Dataset entries:
........

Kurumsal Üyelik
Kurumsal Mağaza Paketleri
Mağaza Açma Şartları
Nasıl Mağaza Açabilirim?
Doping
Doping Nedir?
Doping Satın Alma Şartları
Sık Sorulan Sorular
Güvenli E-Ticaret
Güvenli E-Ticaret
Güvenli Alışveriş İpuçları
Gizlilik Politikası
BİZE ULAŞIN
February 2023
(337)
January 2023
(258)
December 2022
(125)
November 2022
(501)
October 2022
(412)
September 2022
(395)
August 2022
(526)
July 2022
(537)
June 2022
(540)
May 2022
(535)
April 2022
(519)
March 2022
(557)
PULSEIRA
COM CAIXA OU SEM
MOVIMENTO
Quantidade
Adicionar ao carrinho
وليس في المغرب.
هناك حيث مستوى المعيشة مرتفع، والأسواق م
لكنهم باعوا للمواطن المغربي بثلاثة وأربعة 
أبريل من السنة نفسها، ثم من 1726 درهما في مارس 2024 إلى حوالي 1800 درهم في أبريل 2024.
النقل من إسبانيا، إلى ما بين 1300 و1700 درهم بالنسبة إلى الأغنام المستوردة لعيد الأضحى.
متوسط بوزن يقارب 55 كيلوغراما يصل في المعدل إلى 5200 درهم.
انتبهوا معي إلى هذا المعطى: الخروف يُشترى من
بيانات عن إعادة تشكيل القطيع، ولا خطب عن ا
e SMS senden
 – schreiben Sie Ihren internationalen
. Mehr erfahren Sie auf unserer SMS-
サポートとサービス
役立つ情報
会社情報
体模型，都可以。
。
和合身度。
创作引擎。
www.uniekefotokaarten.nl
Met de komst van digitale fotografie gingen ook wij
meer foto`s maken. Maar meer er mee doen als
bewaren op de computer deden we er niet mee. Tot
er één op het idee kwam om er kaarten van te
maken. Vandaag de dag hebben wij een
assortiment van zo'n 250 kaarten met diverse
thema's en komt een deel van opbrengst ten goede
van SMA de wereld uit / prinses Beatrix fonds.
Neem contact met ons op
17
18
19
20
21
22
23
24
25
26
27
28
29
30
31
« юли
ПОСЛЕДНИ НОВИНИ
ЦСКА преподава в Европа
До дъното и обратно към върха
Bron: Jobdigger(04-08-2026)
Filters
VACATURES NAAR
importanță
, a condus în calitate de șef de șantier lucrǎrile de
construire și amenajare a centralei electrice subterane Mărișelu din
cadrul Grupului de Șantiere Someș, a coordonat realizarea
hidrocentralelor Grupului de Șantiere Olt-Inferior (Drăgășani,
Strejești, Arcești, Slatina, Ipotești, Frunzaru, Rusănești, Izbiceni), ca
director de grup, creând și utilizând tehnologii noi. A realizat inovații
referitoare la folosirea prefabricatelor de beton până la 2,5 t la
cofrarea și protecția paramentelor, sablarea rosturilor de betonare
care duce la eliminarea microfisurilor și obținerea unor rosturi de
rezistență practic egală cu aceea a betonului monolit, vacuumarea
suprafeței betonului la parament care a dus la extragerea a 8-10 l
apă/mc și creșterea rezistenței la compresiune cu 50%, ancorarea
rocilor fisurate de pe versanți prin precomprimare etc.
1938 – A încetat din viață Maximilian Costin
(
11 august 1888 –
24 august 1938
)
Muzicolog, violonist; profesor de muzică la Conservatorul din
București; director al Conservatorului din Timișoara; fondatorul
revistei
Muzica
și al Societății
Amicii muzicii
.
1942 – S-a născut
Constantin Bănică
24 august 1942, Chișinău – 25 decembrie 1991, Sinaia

........

- _Exercise brief_:
In this exercise, you retype all of the data exactly as it appears above.

- _Completed exercise_:
Kurumsal Üyelik
Kurumsal Mağaza Paketleri
Mağaza Açma Şartları
Nasıl Mağaza Açabilirim?
Doping
Doping Nedir?
Doping Satın Alma Şartları
Sık Sorulan Sorular
Güvenli E-Ticaret
Güvenli E-Ticaret
Güvenli Alışveriş İpuçları
Gizlilik Politikası
BİZE ULAŞIN
February 2023
(337)
January 2023
(258)
December 2022
(125)
November 2022
(501)
October 2022
(412)
September 2022
(395)
August 2022
(526)
July 2022
(537)
June 2022
(540)
May 2022
(535)
April 2022
(519)
March 2022
(557)
PULSEIRA
COM CAIXA OU SEM
MOVIMENTO
Quantidade
Adicionar ao carrinho
وليس في المغرب.
هناك حيث مستوى المعيشة مرتفع، والأسواق م
لكنهم باعوا للمواطن المغربي بثلاثة وأربعة 
أبريل من السنة نفسها، ثم من 1726 درهما في مارس 2024 إلى حوالي 1800 درهم في أبريل 2024.
النقل من إسبانيا، إلى ما بين 1300 و1700 درهم بالنسبة إلى الأغنام المستوردة لعيد الأضحى.
متوسط بوزن يقارب 55 كيلوغراما يصل في المعدل إلى 5200 درهم.
انتبهوا معي إلى هذا المعطى: الخروف يُشترى من
بيانات عن إعادة تشكيل القطيع، ولا خطب عن ا
e SMS senden
 – schreiben Sie Ihren internationalen
. Mehr erfahren Sie auf unserer SMS-
サポートとサービス
役立つ情報
会社情報
体模型，都可以。
。
和合身度。
创作引擎。
www.uniekefotokaarten.nl
Met de komst van digitale fotografie gingen ook wij
meer foto`s maken. Maar meer er mee doen als
bewaren op de computer deden we er niet mee. Tot
er één op het idee kwam om er kaarten van te
maken. Vandaag de dag hebben wij een
assortiment van zo'n 250 kaarten met diverse
thema's en komt een deel van opbrengst ten goede
van SMA de wereld uit / prinses Beatrix fonds.
Neem contact met ons op
17
18
19
20
21
22
23
24
25
26
27
28
29
30
31
« юли
ПОСЛЕДНИ НОВИНИ
ЦСКА преподава в Европа
До дъното и обратно към върха
Bron: Jobdigger(04-08-2026)
Filters
VACATURES NAAR
importanță
, a condus în calitate de șef de șantier lucrǎrile de
construire și amenajare a centralei electrice subterane Mărișelu din
cadrul Grupului de Șantiere Someș, a coordonat realizarea
hidrocentralelor Grupului de Șantiere Olt-Inferior (Drăgășani,
Strejești, Arcești, Slatina, Ipotești, Frunzaru, Rusănești, Izbiceni), ca
director de grup, creând și utilizând tehnologii noi. A realizat inovații
referitoare la folosirea prefabricatelor de beton până la 2,5 t la
cofrarea și protecția paramentelor, sablarea rosturilor de betonare
care duce la eliminarea microfisurilor și obținerea unor rosturi de
rezistență practic egală cu aceea a betonului monolit, vacuumarea
suprafeței betonului la parament care a dus la extragerea a 8-10 l
apă/mc și creșterea rezistenței la compresiune cu 50%, ancorarea
rocilor fisurate de pe versanți prin precomprimare etc.
1938 – A încetat din viață Maximilian Costin
(
11 august 1888 –
24 august 1938
)
Muzicolog, violonist; profesor de muzică la Conservatorul din
București; director al Conservatorului din Timișoara; fondatorul
revistei
Muzica
și al Societății
Amicii muzicii
.
1942 – S-a născut
Constantin Bănică
24 august 1942, Chișinău – 25 decembrie 1991, Sinaia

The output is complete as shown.